Task set →
1. The passage on the signal event API calls the signal mechanism ideally suited for the Publisher-Subscriber pattern. Using the passage, explain why.
2. In the passage on the Publisher-Subscriber pattern, what is the notification mechanism in the Reaction framework?
3. Write the next part of the passage on the signal event API and the Publisher-Subscriber pattern, beginning after its last sentence.

Selected extract →

★ ★ ★ ★ ★ ★ ★

The signal event API provides a mechanism for signalable objects to subscribe to a given signal in order to receive signal event notifications and also to unsubscribe from the signal when such notifications are no longer required. This makes the signal mechanism ideally suited for implementing the Publisher-Subscriber pattern[4].
In the Publisher-Subscriber pattern one component acts as a data source (the publisher) and one or more components act as data consumers (the subscribers). The publisher provides a number of data accessor methods and some mechanism for notifying its subscribers of changes to that data. In the case of the Reaction framework the notification mechanism is the signal event. An example interface for a publisher component is shown in Listing 4.7.
This publisher interface is a minimal implementation with a single notification signal and a single data accessor method. The data accessor converts the internal data to a string and the change notification signal is triggered whenever the internal data changes. A subscriber may then subscribe to the change notification signal so that it is informed whenever the data value changes. This is illustrated in the setup method of the simple subscriber implementation shown in Listing 4.8.

★ ★ ★ ★ ★ ★ ★

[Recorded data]
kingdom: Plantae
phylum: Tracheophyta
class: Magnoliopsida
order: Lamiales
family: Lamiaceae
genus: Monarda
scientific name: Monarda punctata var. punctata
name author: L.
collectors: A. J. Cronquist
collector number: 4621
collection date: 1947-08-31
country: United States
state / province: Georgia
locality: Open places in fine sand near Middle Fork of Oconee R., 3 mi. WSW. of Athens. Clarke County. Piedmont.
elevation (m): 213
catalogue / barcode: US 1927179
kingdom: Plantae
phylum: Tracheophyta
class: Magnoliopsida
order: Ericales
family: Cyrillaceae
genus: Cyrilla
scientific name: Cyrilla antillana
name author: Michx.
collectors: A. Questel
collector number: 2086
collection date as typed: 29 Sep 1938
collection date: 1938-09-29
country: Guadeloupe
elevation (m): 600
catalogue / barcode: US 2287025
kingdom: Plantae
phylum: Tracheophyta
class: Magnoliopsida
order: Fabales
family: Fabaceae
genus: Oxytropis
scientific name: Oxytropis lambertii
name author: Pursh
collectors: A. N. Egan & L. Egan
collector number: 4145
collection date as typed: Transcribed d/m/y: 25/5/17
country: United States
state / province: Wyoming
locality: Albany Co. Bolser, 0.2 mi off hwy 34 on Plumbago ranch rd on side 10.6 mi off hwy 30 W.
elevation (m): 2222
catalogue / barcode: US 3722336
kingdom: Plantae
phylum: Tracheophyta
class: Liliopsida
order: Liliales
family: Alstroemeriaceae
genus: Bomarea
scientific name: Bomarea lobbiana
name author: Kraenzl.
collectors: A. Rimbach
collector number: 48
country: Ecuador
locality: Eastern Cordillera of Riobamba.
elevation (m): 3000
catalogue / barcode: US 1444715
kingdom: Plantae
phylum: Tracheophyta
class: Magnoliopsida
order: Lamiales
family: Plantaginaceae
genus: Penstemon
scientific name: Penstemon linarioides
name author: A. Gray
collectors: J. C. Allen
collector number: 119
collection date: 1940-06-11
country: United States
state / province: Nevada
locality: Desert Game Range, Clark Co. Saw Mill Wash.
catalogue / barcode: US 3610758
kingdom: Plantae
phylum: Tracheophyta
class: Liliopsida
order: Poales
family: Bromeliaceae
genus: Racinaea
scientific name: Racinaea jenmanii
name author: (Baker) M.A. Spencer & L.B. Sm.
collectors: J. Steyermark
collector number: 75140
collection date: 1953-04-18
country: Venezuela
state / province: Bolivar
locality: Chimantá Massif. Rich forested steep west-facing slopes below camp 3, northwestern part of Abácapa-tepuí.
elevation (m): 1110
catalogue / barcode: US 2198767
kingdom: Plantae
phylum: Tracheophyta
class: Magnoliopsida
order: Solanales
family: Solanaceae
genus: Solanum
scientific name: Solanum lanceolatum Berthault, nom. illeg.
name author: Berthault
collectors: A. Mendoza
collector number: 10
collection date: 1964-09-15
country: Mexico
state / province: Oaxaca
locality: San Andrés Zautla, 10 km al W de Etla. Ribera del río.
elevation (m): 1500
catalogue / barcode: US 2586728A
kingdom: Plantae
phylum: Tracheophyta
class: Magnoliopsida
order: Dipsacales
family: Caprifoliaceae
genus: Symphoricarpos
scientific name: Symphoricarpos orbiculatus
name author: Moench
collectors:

★ ★ ★ ★ ★ ★ ★

Replies →
1. The signal event API lets signalable objects subscribe to a signal to receive signal event notifications. It also lets them unsubscribe when they no longer need those notifications. This matches the Publisher-Subscriber pattern, where subscribers receive notifications from a publisher.

2. The signal event.

3.
Once subscribed, signal notifications which are received via the onSignal method are used as a trigger for the subscriber to read back the latest publisher data via the publisher's accessor method. This will continue until the subscriber component is unsubscribed from the publisher, as illustrated by the teardown method in the example. Once unsubscribed, no further change notifications will be received unless the subscriber re-subscribes to the publisher service. A full implementation of this example is provided in the signal examples package as SignalSubscribeExample.
In the example implementation of the publisher service, it is worth commenting on the use of the signal data parameter. The example shows the data parameter being used as a sequence number which is incremented each time the update signal is triggered, as demonstrated in Listing 4.9. Use of this idiom is considered good practise in that it provides a way for subscribers to synchronise state with the publisher if required.